Monoamine release experiments indicated that in vitro incubation with T. catigua extract (10 to 300 μg/ml) significantly
increased the release of [3H]dopamine [one-way ANOVA: F(5,12)=285.2, P<0.01] and [3H]serotonin [oneway ANOVA: F(4,10)=19.5, P<0.01] in synaptosomal fractions obtained from rats. The extract of T. catigua increased the release of [3H]dopamine in a significant way when assessed in the concentrations of 10, 20, 40, 80, 100 and 200 μg/ml (Fig. 6), whilst it significantly enhanced the release of [3H]serotonin only at the concentrations of 100 and 300 μg/ml (Fig. 6). the calculated mean EC50 values (accompanied by the 95% confidence limits, μg/ml) were 23 (22–24) and 111 (40–309), for dopamine and serotonin release, respectively.
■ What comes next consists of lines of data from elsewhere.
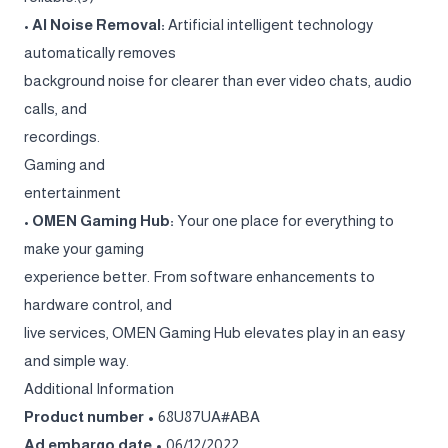
•
AI Noise Removal:
Artificial intelligent technology
automatically removes
background noise for clearer than ever video chats, audio
calls, and
recordings.
Gaming and
entertainment
•
OMEN Gaming Hub:
Your one place for everything to
make your gaming
experience better. From software enhancements to
hardware control, and
live services, OMEN Gaming Hub elevates play in an easy
and simple way.
Additional Information
Product number •
68U87UA#ABA
Ad embargo date •
06/12/2022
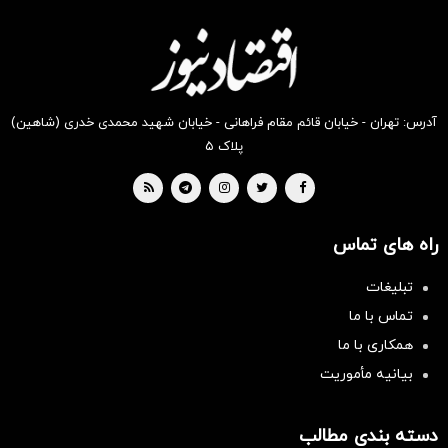
دیجی‌کالا
دیجی‌کالا
دیجی‌کالا
دیجی‌کالا
دیجی‌کالا
دیجی‌کالا
بخر !
بخر !
بخر !
بخر !
بخر !
بخر !
آدرس: تهران - خیابان قائم مقام فراهانی - خیابان شهید محمدی خدری (شاهین)
پلاک ۵
راه های تماس
تبلیغات
تماس با ما
همکاری با ما
بیانیه مأموریت
دسته بندی مطالب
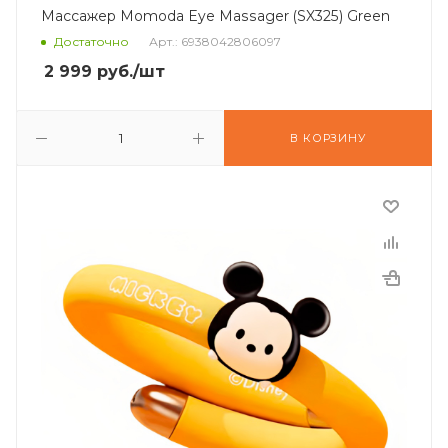
Массажер Momoda Eye Massager (SX325) Green
Достаточно
Арт.: 6938042806097
2 999
руб.
/шт
В КОРЗИНУ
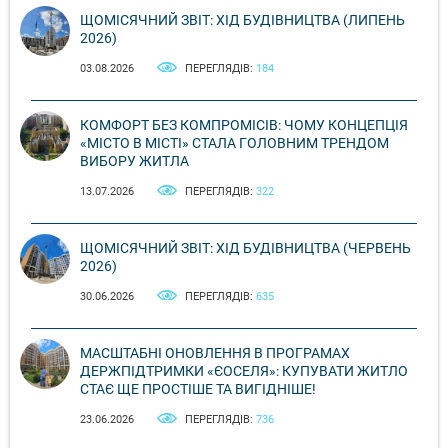
ЩОМІСЯЧНИЙ ЗВІТ: ХІД БУДІВНИЦТВА (ЛИПЕНЬ
2026)
03.08.2026
ПЕРЕГЛЯДІВ:
184
КОМФОРТ БЕЗ КОМПРОМІСІВ: ЧОМУ КОНЦЕПЦІЯ
«МІСТО В МІСТІ» СТАЛА ГОЛОВНИМ ТРЕНДОМ
ВИБОРУ ЖИТЛА
13.07.2026
ПЕРЕГЛЯДІВ:
322
ЩОМІСЯЧНИЙ ЗВІТ: ХІД БУДІВНИЦТВА (ЧЕРВЕНЬ
2026)
30.06.2026
ПЕРЕГЛЯДІВ:
635
МАСШТАБНІ ОНОВЛЕННЯ В ПРОГРАМАХ
ДЕРЖПІДТРИМКИ «ЄОСЕЛЯ»: КУПУВАТИ ЖИТЛО
СТАЄ ЩЕ ПРОСТІШЕ ТА ВИГІДНІШЕ!
23.06.2026
ПЕРЕГЛЯДІВ:
736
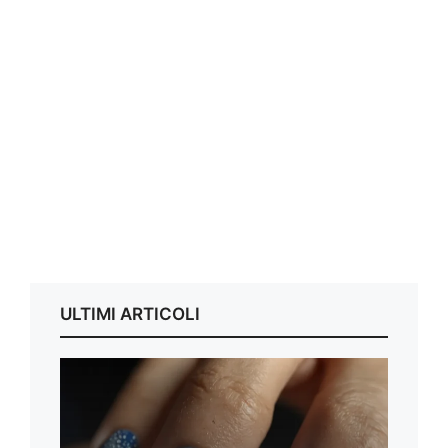
ULTIMI ARTICOLI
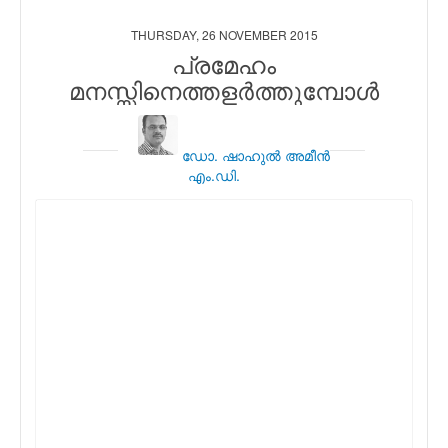
THURSDAY, 26 NOVEMBER 2015
പ്രമേഹം
മനസ്സിനെത്തളര്‍ത്തുമ്പോള്‍
ഡോ. ഷാഹുല്‍ അമീന്‍
എം.ഡി.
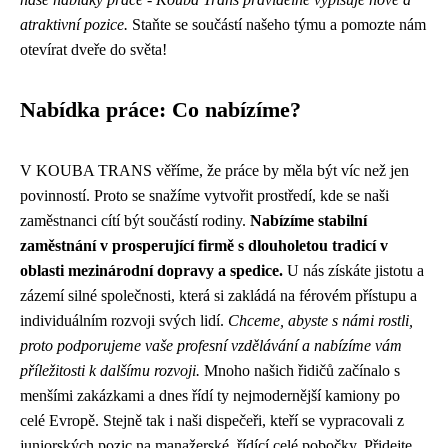
atraktivní pozice.
Staňte se součástí našeho týmu a pomozte nám
otevírat dveře do světa!
Nabídka práce: Co nabízíme?
V KOUBA TRANS věříme, že práce by měla být víc než jen
povinností. Proto se snažíme vytvořit prostředí, kde se naši
zaměstnanci cítí být součástí rodiny.
Nabízíme stabilní
zaměstnání v prosperující firmě s dlouholetou tradicí v
oblasti mezinárodní dopravy a spedice.
U nás získáte jistotu a
zázemí silné společnosti, která si zakládá na férovém přístupu a
individuálním rozvoji svých lidí.
Chceme, abyste s námi rostli,
proto podporujeme vaše profesní vzdělávání a nabízíme vám
příležitosti k dalšímu rozvoji.
Mnoho našich řidičů začínalo s
menšími zakázkami a dnes řídí ty nejmodernější kamiony po
celé Evropě. Stejně tak i naši dispečeři, kteří se vypracovali z
juniorských pozic na manažerské, řídící celé pobočky. Přidejte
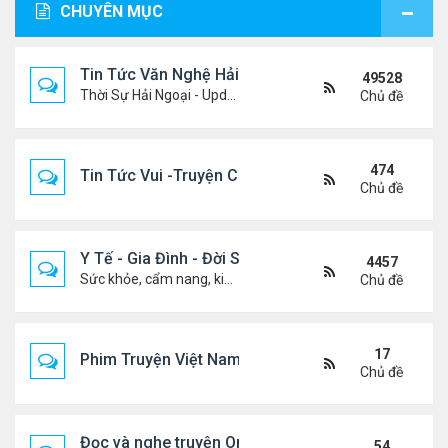
CHUYÊN MỤC
Tin Tức Văn Nghệ Hải Ngoại
49528
Thời Sự Hải Ngoại - Updated constantly!
Chủ đề
474
Tin Tức Vui -Truyện Cười- Video Hài
Chủ đề
Y Tế - Gia Đình - Đời Sống
4457
Sức khỏe, cẩm nang, kiến thức, hành trang cuộc đời .....
Chủ đề
17
Phim Truyện Việt Nam Online
Chủ đề
Đọc và nghe truyện Online
54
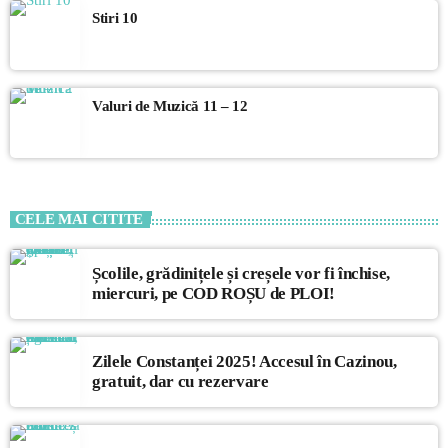
Stiri 10
Valuri de Muzică 11 – 12
CELE MAI CITITE
Școlile, grădinițele și creșele vor fi închise,
miercuri, pe COD ROȘU de PLOI!
Zilele Constanței 2025! Accesul în Cazinou,
gratuit, dar cu rezervare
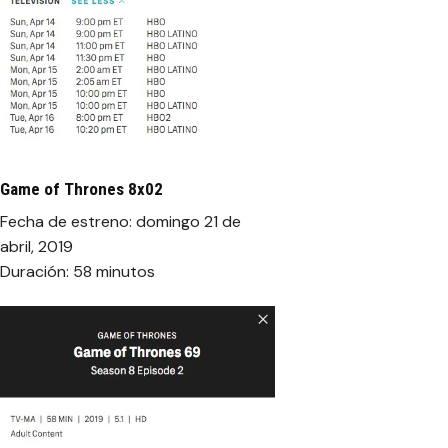
Game of Thrones 8x02
Fecha de estreno: domingo 21 de
abril, 2019
Duración: 58 minutos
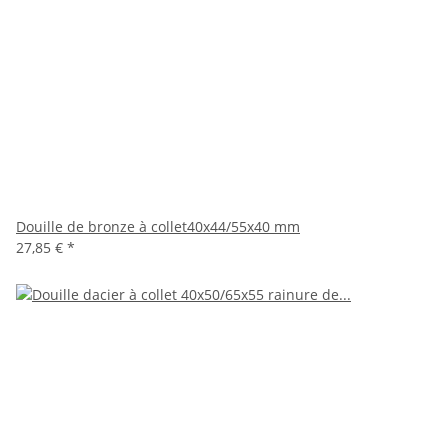
Douille de bronze à collet40x44/55x40 mm
27,85 €
*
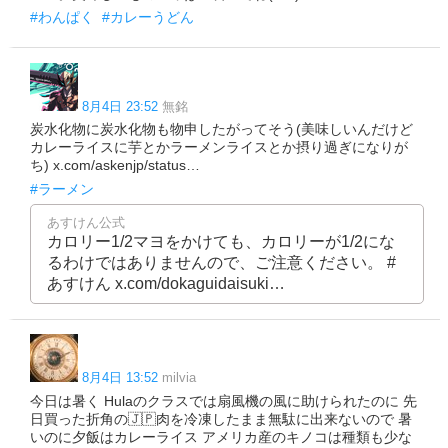
#わんぱく
#カレーうどん
8月4日 23:52
無銘
炭水化物に炭水化物も物申したがってそう(美味しいんだけど
カレーライスに芋とかラーメンライスとか摂り過ぎになりが
ち) x.com/askenjp/status…
#ラーメン
あすけん公式
カロリー1/2マヨをかけても、カロリーが1/2にな
るわけではありませんので、ご注意ください。 #
あすけん x.com/dokaguidaisuki…
8月4日 13:52
milvia
今日は暑く Hulaのクラスでは扇風機の風に助けられたのに 先
日買った折角の🇯🇵肉を冷凍したまま無駄に出来ないので 暑
いのに夕飯はカレーライス アメリカ産のキノコは種類も少な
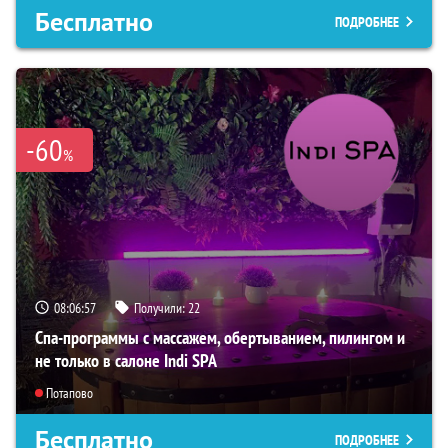
Бесплатно
ПОДРОБНЕЕ
-60
%
08:06:56
Получили:
22
Спа-программы с массажем, обертыванием, пилингом и
не только в салоне Indi SPA
Потапово
Бесплатно
ПОДРОБНЕЕ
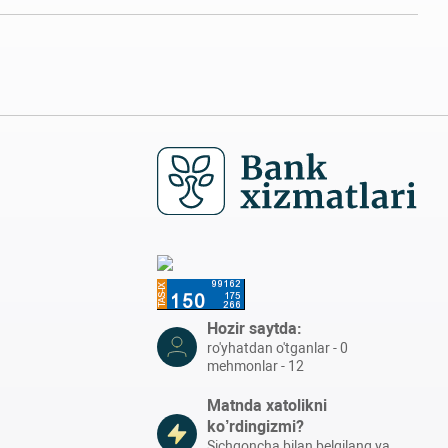
Hozir saytda:
ro'yhatdan o'tganlar - 0
mehmonlar - 12
Matnda xatolikni
ko’rdingizmi?
Sichqoncha bilan belgilang va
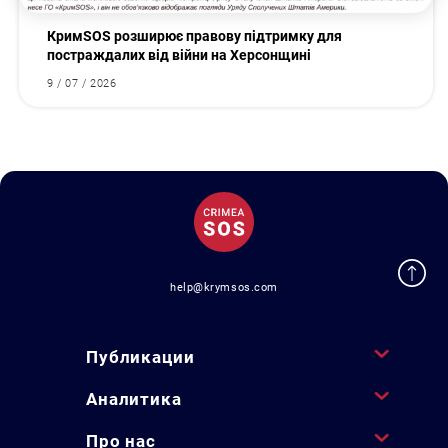
КримSOS розширює правову підтримку для
постраждалих від війни на Херсонщині
9 / 07 / 2026
help@krymsos.com
Публикации
Аналитика
Про нас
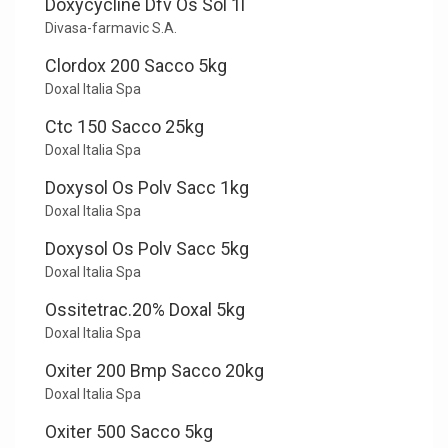
Doxycycline Dfv Os Sol 1l
Divasa-farmavic S.A.
Clordox 200 Sacco 5kg
Doxal Italia Spa
Ctc 150 Sacco 25kg
Doxal Italia Spa
Doxysol Os Polv Sacc 1kg
Doxal Italia Spa
Doxysol Os Polv Sacc 5kg
Doxal Italia Spa
Ossitetrac.20% Doxal 5kg
Doxal Italia Spa
Oxiter 200 Bmp Sacco 20kg
Doxal Italia Spa
Oxiter 500 Sacco 5kg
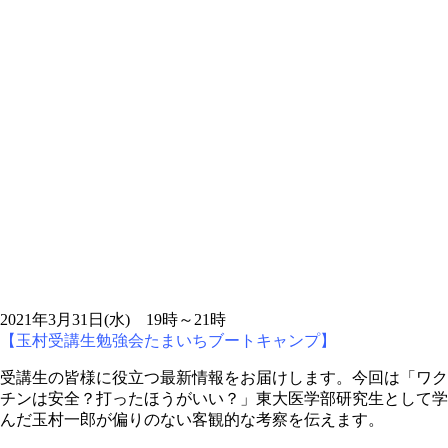
2021年3月31日(水) 19時～21時
【玉村受講生勉強会たまいちブートキャンプ】
受講生の皆様に役立つ最新情報をお届けします。今回は「ワク
チンは安全？打ったほうがいい？」東大医学部研究生として学
んだ玉村一郎が偏りのない客観的な考察を伝えます。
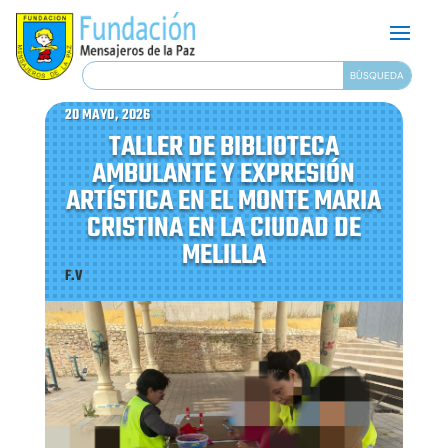
20 MAYO, 2026
TALLER DE BIBLIOTECA
AMBULANTE Y EXPRESIÓN
ARTÍSTICA EN EL MONTE MARIA
CRISTINA EN LA CIUDAD DE
MELILLA
F.V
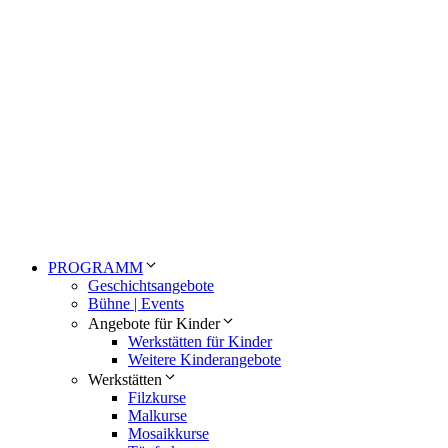
PROGRAMM
Geschichtsangebote
Bühne | Events
Angebote für Kinder
Werkstätten für Kinder
Weitere Kinderangebote
Werkstätten
Filzkurse
Malkurse
Mosaikkurse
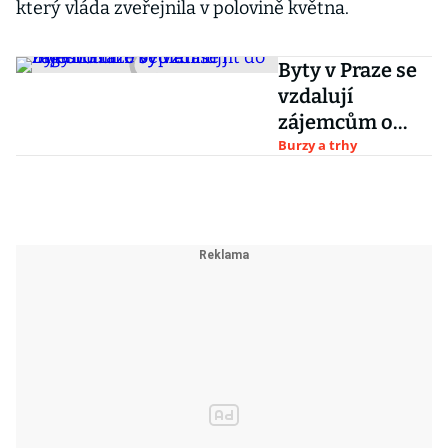
který vláda zveřejnila v polovině května.
Byty v Praze se
vzdalují
zájemcům o
bydlení i
Burzy a trhy
investorům.
Vyplatí se jít do
regionů?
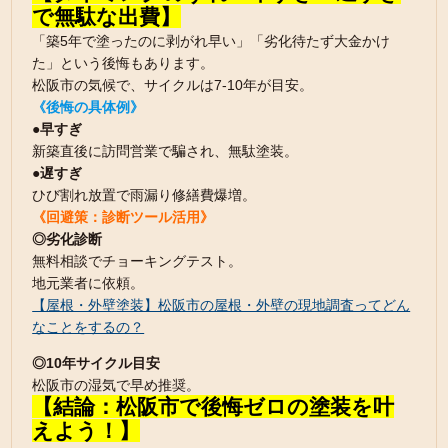
で無駄な出費】
「築5年で塗ったのに剥がれ早い」「劣化待たず大金かけ
た」という後悔もあります。
松阪市の気候で、サイクルは7-10年が目安。
《後悔の具体例》
●早すぎ
新築直後に訪問営業で騙され、無駄塗装。
●遅すぎ
ひび割れ放置で雨漏り修繕費爆増。
《回避策：診断ツール活用》
◎劣化診断
無料相談でチョーキングテスト。
地元業者に依頼。
【屋根・外壁塗装】松阪市の屋根・外壁の現地調査ってどん
なことをするの？
◎10年サイクル目安
松阪市の湿気で早め推奨。
【結論：松阪市で後悔ゼロの塗装を叶
えよう！】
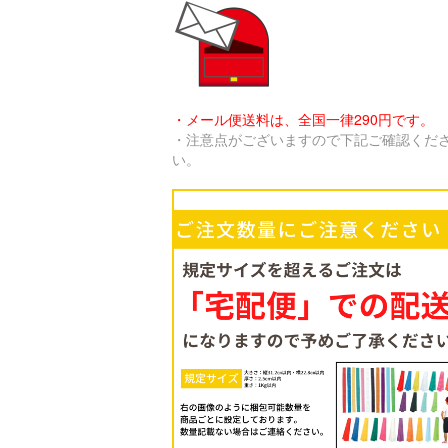
・メール便送料は、全国一律290円です。
・注意点がございますので下記ご確認くだ
い。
When the EC50 values were analyzed, T. catigua extract was about fivefold more potent in inducing dopamine than serotonin release.

 

[grue]

The few successful reports I've read for tea had the effects tailing off at 6-8 hours.

I still honestly think there is something very interesting with this plant, but I've tried and tried with it ...

 

[Ham-milton]

it definitely is. I only know of one person who offers the catuabine extract, and I've just been getting free samples to test and report back on it. This thread has become my public reporting back.

I'm not getting paid in any way, so I'm definitely not exagerating the effects. I'm just really impressed with this stuff (I've had a lot of other stuff, but some of it wasn't things that really need new reports; I tested a 20mg/ml salvinorin A tincture (dried and smoked on foil) yesterday- a crazy potent extract that requires a syringe to even consider properly measuring.